Copy every row below line for line, without any change, but leave out the pictures.

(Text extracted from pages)
-- Opening Marker --
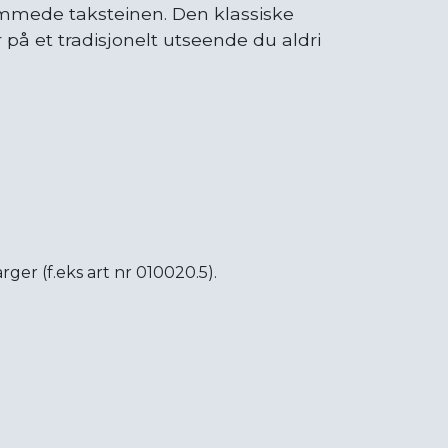
mede taksteinen. Den klassiske
på et tradisjonelt utseende du aldri
rger (f.eks art nr 010020.5).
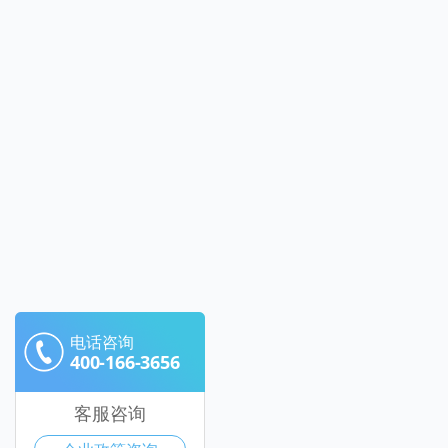
电话咨询
400-166-3656
客服咨询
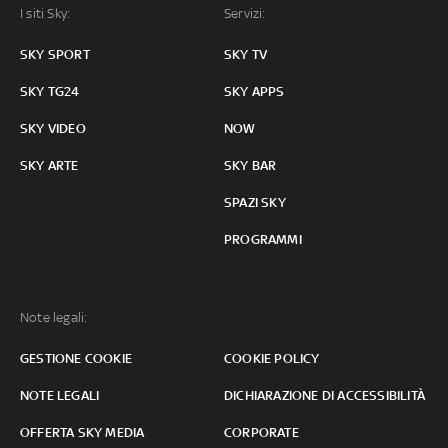
I siti Sky:
Servizi:
SKY SPORT
SKY TV
SKY TG24
SKY APPS
SKY VIDEO
NOW
SKY ARTE
SKY BAR
SPAZI SKY
PROGRAMMI
Note legali:
GESTIONE COOKIE
COOKIE POLICY
NOTE LEGALI
DICHIARAZIONE DI ACCESSIBILITÀ
OFFERTA SKY MEDIA
CORPORATE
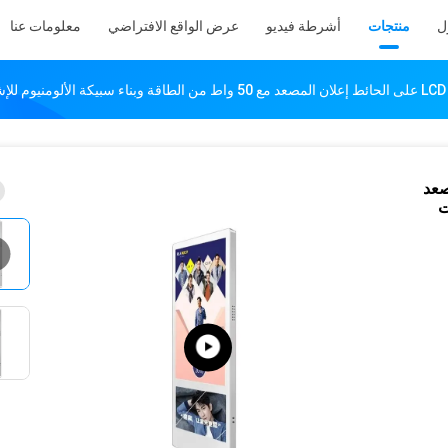
ل
منتجات
أشرطة فيديو
عرض الواقع الافتراضي
معلومات عنا
 المصعد
ت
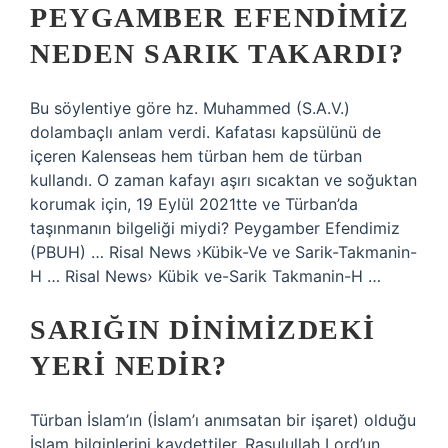
PEYGAMBER EFENDIMIZ
NEDEN SARIK TAKARDI?
Bu söylentiye göre hz. Muhammed (S.A.V.)
dolambaçlı anlam verdi. Kafatası kapsülünü de
içeren Kalenseas hem türban hem de türban
kullandı. O zaman kafayı aşırı sıcaktan ve soğuktan
korumak için, 19 Eylül 2021tte ve Türban’da
taşınmanın bilgeliği miydi? Peygamber Efendimiz
(PBUH) … Risal News ›Kübik-Ve ve Sarik-Takmanin-
H … Risal News› Kübik ve-Sarik Takmanin-H …
SARIĞIN DINIMIZDEKI
YERI NEDIR?
Türban İslam’ın (İslam’ı anımsatan bir işaret) olduğu
İslam bilginlerini kaydettiler. Rasulullah Lord’un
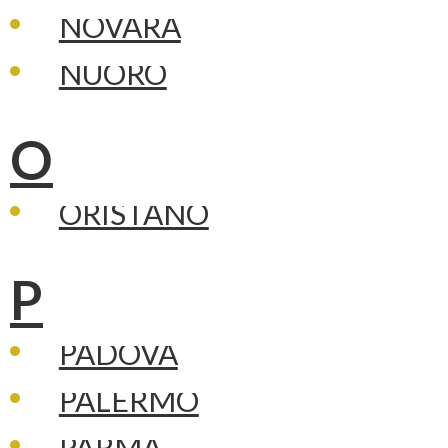
NOVARA
NUORO
O
ORISTANO
P
PADOVA
PALERMO
PARMA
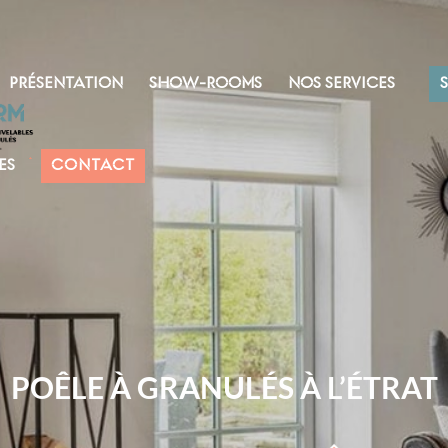
PRÉSENTATION
SHOW-ROOMS
NOS SERVICES
ES
CONTACT
POÊLE À GRANULÉS À L’ÉTRAT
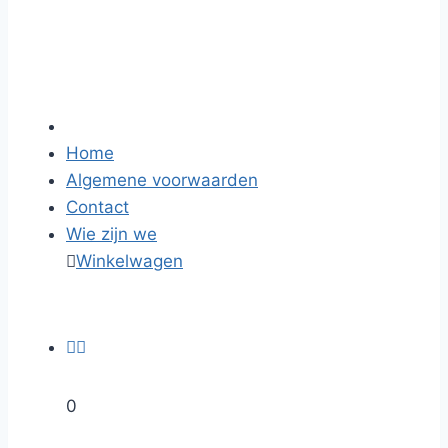
Home
Algemene voorwaarden
Contact
Wie zijn we

Winkelwagen


0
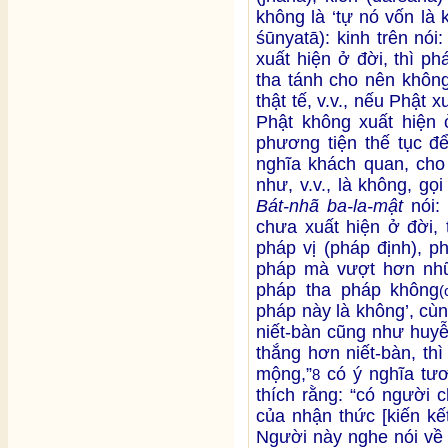
không là ‘tự nó vốn là
śūnyatā): kinh trên nó
xuất hiện ở đời, thì ph
tha tánh cho nên không
thật tế, v.v., nếu Phật 
Phật không xuất hiện 
phương tiện thế tục để
nghĩa khách quan, cho 
như, v.v., là không, g
Bát-nhã ba-la-mật
nói: 
chưa xuất hiện ở đời, 
pháp vị (pháp định), ph
pháp mà vượt hơn nhữn
pháp tha pháp không
(
pháp này là không’, cù
niết-bàn cũng như huy
thắng hơn niết-bàn, thì
mộng,”
có ý nghĩa tư
8
thích rằng: “có người 
của nhận thức [kiến kế
Người này nghe nói về n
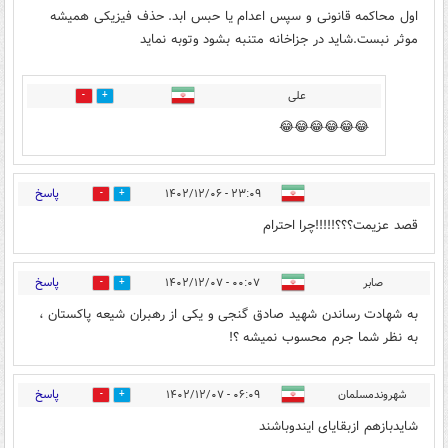
اول محاکمه قانونی و سپس اعدام یا حبس ابد. حذف فیزیکی همیشه
موثر نبست.شاید در جزاخانه متنبه بشود وتوبه نماید
علی
0
0
😂😂😂😂😂😂
پاسخ
۲۳:۰۹ - ۱۴۰۲/۱۲/۰۶
0
0
قصد عزیمت؟؟؟!!!!!چرا احترام
پاسخ
صابر
۰۰:۰۷ - ۱۴۰۲/۱۲/۰۷
0
0
به شهادت رساندن شهید صادق گنجی و یکی از رهبران شیعه پاکستان ،
به نظر شما جرم محسوب نمیشه ؟!
پاسخ
شهروندمسلمان
۰۶:۰۹ - ۱۴۰۲/۱۲/۰۷
0
0
شایدبازهم ازبقایای ایندوباشند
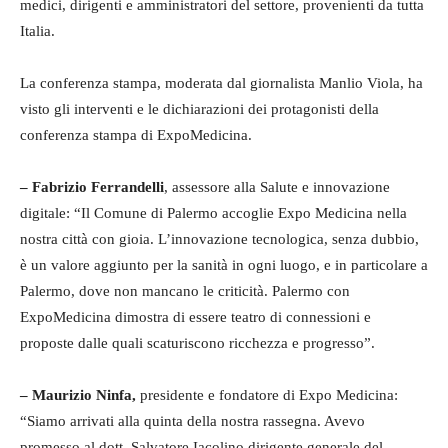
medici, dirigenti e amministratori del settore, provenienti da tutta
Italia.
La conferenza stampa, moderata dal giornalista Manlio Viola, ha
visto gli interventi e le dichiarazioni dei protagonisti della
conferenza stampa di ExpoMedicina.
– Fabrizio Ferrandelli
, assessore alla Salute e innovazione
digitale: “Il Comune di Palermo accoglie Expo Medicina nella
nostra città con gioia. L’innovazione tecnologica, senza dubbio,
è un valore aggiunto per la sanità in ogni luogo, e in particolare a
Palermo, dove non mancano le criticità. Palermo con
ExpoMedicina dimostra di essere teatro di connessioni e
proposte dalle quali scaturiscono ricchezza e progresso”.
– Maurizio Ninfa,
presidente e fondatore di Expo Medicina:
“Siamo arrivati alla quinta della nostra rassegna. Avevo
promesso al dott. Salvatore Iacolino dirigente generale del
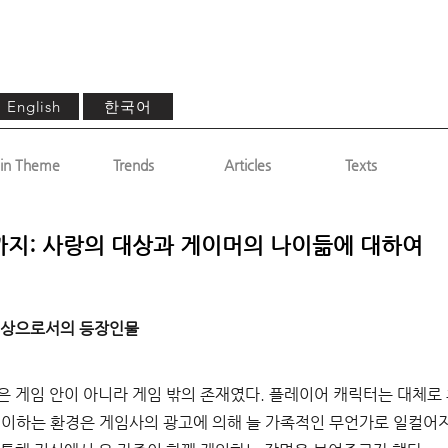
한국어
English
in Theme
Trends
Articles
Texts
'까지: 사랑의 대상과 게이머의 나이듦에 대하여
대상으로서의 등장인물
은 게임 안이 아니라 게임 밖의 존재였다
. 
플레이어 캐릭터는 대체로
레이하는 환경은 게임사의 광고에 의해 늘 가족적인 무언가로 일컬어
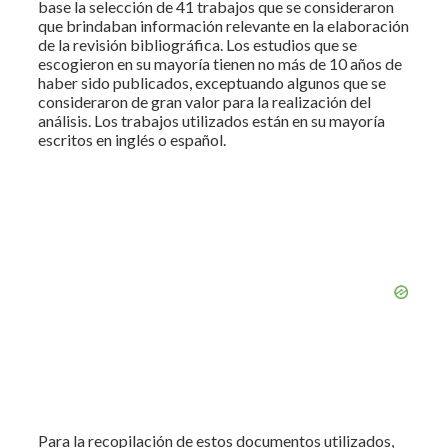
base la selección de 41 trabajos que se consideraron
que brindaban información relevante en la elaboración
de la revisión bibliográfica. Los estudios que se
escogieron en su mayoría tienen no más de 10 años de
haber sido publicados, exceptuando algunos que se
consideraron de gran valor para la realización del
análisis. Los trabajos utilizados están en su mayoría
escritos en inglés o español.
Para la recopilación de estos documentos utilizados,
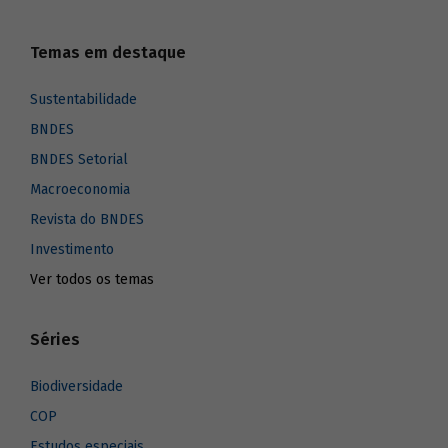
Temas em destaque
Sustentabilidade
BNDES
BNDES Setorial
Macroeconomia
Revista do BNDES
Investimento
Ver todos os temas
Séries
Biodiversidade
COP
Estudos especiais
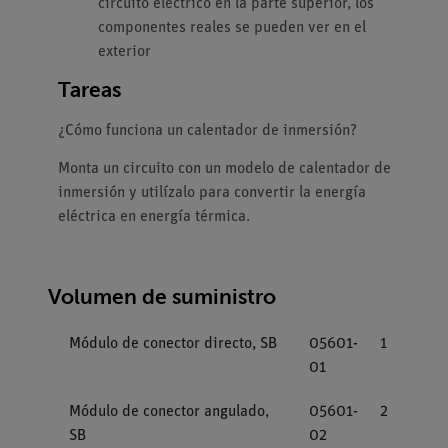
circuito eléctrico en la parte superior, los
componentes reales se pueden ver en el
exterior
Tareas
¿Cómo funciona un calentador de inmersión?
Monta un circuito con un modelo de calentador de
inmersión y utilízalo para convertir la energía
eléctrica en energía térmica.
Volumen de suministro
Módulo de conector directo, SB
05601-
1
01
Módulo de conector angulado,
05601-
2
SB
02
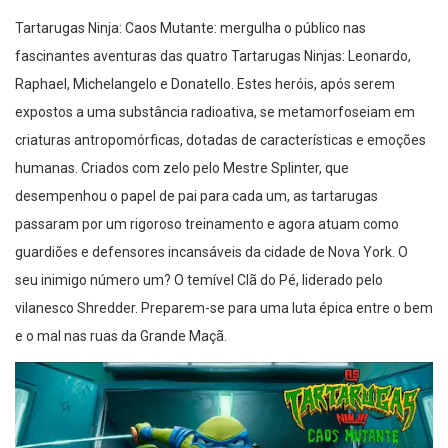
Tartarugas Ninja: Caos Mutante: mergulha o público nas
fascinantes aventuras das quatro Tartarugas Ninjas: Leonardo,
Raphael, Michelangelo e Donatello. Estes heróis, após serem
expostos a uma substância radioativa, se metamorfoseiam em
criaturas antropomórficas, dotadas de características e emoções
humanas. Criados com zelo pelo Mestre Splinter, que
desempenhou o papel de pai para cada um, as tartarugas
passaram por um rigoroso treinamento e agora atuam como
guardiões e defensores incansáveis da cidade de Nova York. O
seu inimigo número um? O temível Clã do Pé, liderado pelo
vilanesco Shredder. Preparem-se para uma luta épica entre o bem
e o mal nas ruas da Grande Maçã.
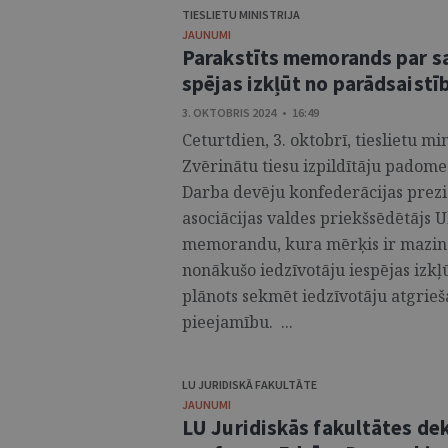
TIESLIETU MINISTRIJA
JAUNUMI
Parakstīts memorands par sa
spējas izkļūt no parādsaist
3. OKTOBRIS 2024 • 16:49
Ceturtdien, 3. oktobrī, tieslietu mi
Zvērinātu tiesu izpildītāju padome
Darba devēju konfederācijas prezi
asociācijas valdes priekšsēdētājs 
memorandu, kura mērķis ir mazinā
nonākušo iedzīvotāju iespējas izkļ
plānots sekmēt iedzīvotāju atgrieš
pieejamību. ...
LU JURIDISKĀ FAKULTĀTE
JAUNUMI
LU Juridiskās fakultātes de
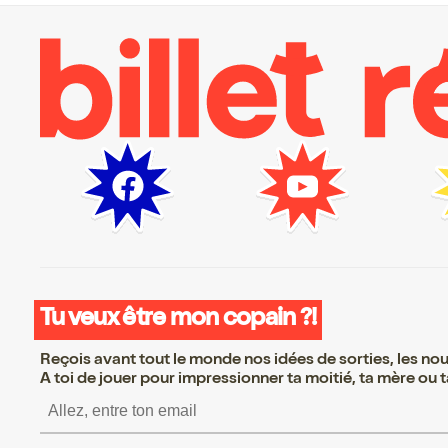
Tu veux être mon copain ?!
Reçois avant tout le monde nos idées de sorties, les nouv
A toi de jouer pour impressionner ta moitié, ta mère ou ta
S’inscrire S’inscrire S’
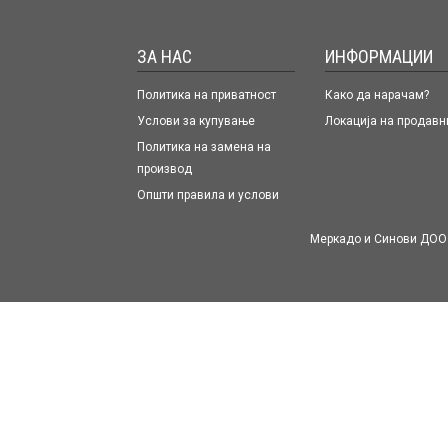
ЗА НАС
ИНФОРМАЦИИ
Политика на приватност
Како да нарачам?
Услови за купување
Локација на продавн
Политика на замена на
производ
Општи правила и услови
Меркадо и Синови ДОО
-- Closing Marker --
Response:
mede taksteinen. Den klassiske
på et tradisjonelt utseende du aldri
rger (f.eks art nr 010020.5).
电话咨询
400-166-3656
客服咨询
I siti Sky:
Servizi:
SKY SPORT
SKY TV
SKY TG24
SKY APPS
SKY VIDEO
NOW
SKY ARTE
SKY BAR
SPAZI SKY
PROGRAMMI
Note legali:
GESTIONE COOKIE
COOKIE POLICY
NOTE LEGALI
DICHIARAZIONE DI ACCESSIBILITÀ
OFFERTA SKY MEDIA
CORPORATE
ل
منتجات
أشرطة فيديو
عرض الواقع الافتراضي
معلومات عنا
 المصعد
ت
PEYGAMBER EFENDIMIZ
NEDEN SARIK TAKARDI?
Bu söylentiye göre hz. Muhammed (S.A.V.)
dolambaçlı anlam verdi. Kafatası kapsülünü de
içeren Kalenseas hem türban hem de türban
kullandı. O zaman kafayı aşırı sıcaktan ve soğuktan
korumak için, 19 Eylül 2021tte ve Türban’da
taşınmanın bilgeliği miydi? Peygamber Efendimiz
(PBUH) … Risal News ›Kübik-Ve ve Sarik-Takmanin-
H … Risal News› Kübik ve-Sarik Takmanin-H …
SARIĞIN DINIMIZDEKI
YERI NEDIR?
Türban İslam’ın (İslam’ı anımsatan bir işaret) olduğu
İslam bilginlerini kaydettiler. Rasulullah Lord’un
NOVARA
NUORO
O
ORISTANO
P
PADOVA
PALERMO
PARMA
PRÉSENTATION
SHOW-ROOMS
NOS SERVICES
ES
CONTACT
POÊLE À GRANULÉS À L’ÉTRAT
Home
Algemene voorwaarden
Contact
Wie zijn we

Winkelwagen


0
không là ‘tự nó vốn là
śūnyatā): kinh trên nó
xuất hiện ở đời, thì ph
tha tánh cho nên không
thật tế, v.v., nếu Phật 
Phật không xuất hiện 
phương tiện thế tục để
nghĩa khách quan, cho 
như, v.v., là không, g
Bát-nhã ba-la-mật
nói: 
chưa xuất hiện ở đời, 
pháp vị (pháp định), ph
pháp mà vượt hơn nhữn
pháp tha pháp không
(
pháp này là không’, cù
niết-bàn cũng như huy
thắng hơn niết-bàn, thì
mộng,”
có ý nghĩa tư
8
thích rằng: “có người 
của nhận thức [kiến kế
Người này nghe nói về n
اول محاکمه قانونی و سپس اعدام یا حبس ابد. حذف فیزیکی همیشه
موثر نبست.شاید در جزاخانه متنبه بشود وتوبه نماید
علی
0
0
😂😂😂😂😂😂
پاسخ
۲۳:۰۹ - ۱۴۰۲/۱۲/۰۶
0
0
قصد عزیمت؟؟؟!!!!!چرا احترام
پاسخ
صابر
۰۰:۰۷ - ۱۴۰۲/۱۲/۰۷
0
0
به شهادت رساندن شهید صادق گنجی و یکی از رهبران شیعه پاکستان ،
به نظر شما جرم محسوب نمیشه ؟!
پاسخ
شهروندمسلمان
۰۶:۰۹ - ۱۴۰۲/۱۲/۰۷
0
0
شایدبازهم ازبقایای ایندوباشند
medici, dirigenti e amministratori del settore, provenienti da tutta
Italia.
La conferenza stampa, moderata dal giornalista Manlio Viola, ha
visto gli interventi e le dichiarazioni dei protagonisti della
conferenza stampa di ExpoMedicina.
– Fabrizio Ferrandelli
, assessore alla Salute e innovazione
digitale: “Il Comune di Palermo accoglie Expo Medicina nella
nostra città con gioia. L’innovazione tecnologica, senza dubbio,
è un valore aggiunto per la sanità in ogni luogo, e in particolare a
Palermo, dove non mancano le criticità. Palermo con
ExpoMedicina dimostra di essere teatro di connessioni e
proposte dalle quali scaturiscono ricchezza e progresso”.
– Maurizio Ninfa,
presidente e fondatore di Expo Medicina:
“Siamo arrivati alla quinta della nostra rassegna. Avevo
promesso al dott. Salvatore Iacolino dirigente generale del
한국어
English
in Theme
Trends
Articles
Texts
'까지: 사랑의 대상과 게이머의 나이듦에 대하여
대상으로서의 등장인물
은 게임 안이 아니라 게임 밖의 존재였다
. 
플레이어 캐릭터는 대체로
레이하는 환경은 게임사의 광고에 의해 늘 가족적인 무언가로 일컬어
base la selección de 41 trabajos que se consideraron
que brindaban información relevante en la elaboración
de la revisión bibliográfica. Los estudios que se
escogieron en su mayoría tienen no más de 10 años de
haber sido publicados, exceptuando algunos que se
consideraron de gran valor para la realización del
análisis. Los trabajos utilizados están en su mayoría
escritos en inglés o español.
Para la recopilación de estos documentos utilizados,
Temas em destaque
Sustentabilidade
BNDES
BNDES Setorial
Macroeconomia
Revista do BNDES
Investimento
Ver todos os temas
Séries
Biodiversidade
COP
Estudos especiais
circuito eléctrico en la parte superior, los
componentes reales se pueden ver en el
exterior
Tareas
¿Cómo funciona un calentador de inmersión?
Monta un circuito con un modelo de calentador de
inmersión y utilízalo para convertir la energía
eléctrica en energía térmica.
Volumen de suministro
Módulo de conector directo, SB
05601-
1
01
Módulo de conector angulado,
05601-
2
SB
02
Tartarugas Ninja: Caos Mutante: mergulha o público nas
fascinantes aventuras das quatro Tartarugas Ninjas: Leonardo,
Raphael, Michelangelo e Donatello. Estes heróis, após serem
expostos a uma substância radioativa, se metamorfoseiam em
criaturas antropomórficas, dotadas de características e emoções
humanas. Criados com zelo pelo Mestre Splinter, que
desempenhou o papel de pai para cada um, as tartarugas
passaram por um rigoroso treinamento e agora atuam como
guardiões e defensores incansáveis da cidade de Nova York. O
seu inimigo número um? O temível Clã do Pé, liderado pelo
vilanesco Shredder. Preparem-se para uma luta épica entre o bem
e o mal nas ruas da Grande Maçã.
TIESLIETU MINISTRIJA
JAUNUMI
Parakstīts memorands par sa
spējas izkļūt no parādsaist
3. OKTOBRIS 2024 • 16:49
Ceturtdien, 3. oktobrī, tieslietu mi
Zvērinātu tiesu izpildītāju padome
Darba devēju konfederācijas prezi
asociācijas valdes priekšsēdētājs 
memorandu, kura mērķis ir mazinā
nonākušo iedzīvotāju iespējas izkļ
plānots sekmēt iedzīvotāju atgrieš
pieejamību. ...
LU JURIDISKĀ FAKULTĀTE
JAUNUMI
LU Juridiskās fakultātes de
Tu veux être mon copain ?!
Reçois avant tout le monde nos idées de sorties, les nouv
A toi de jouer pour impressionner ta moitié, ta mère ou ta
S’inscrire S’inscrire S’
ЗА НАС
ИНФОРМАЦИИ
Политика на приватност
Како да нарачам?
Услови за купување
Локација на продавн
Политика на замена на
производ
Општи правила и услови
Меркадо и Синови ДОО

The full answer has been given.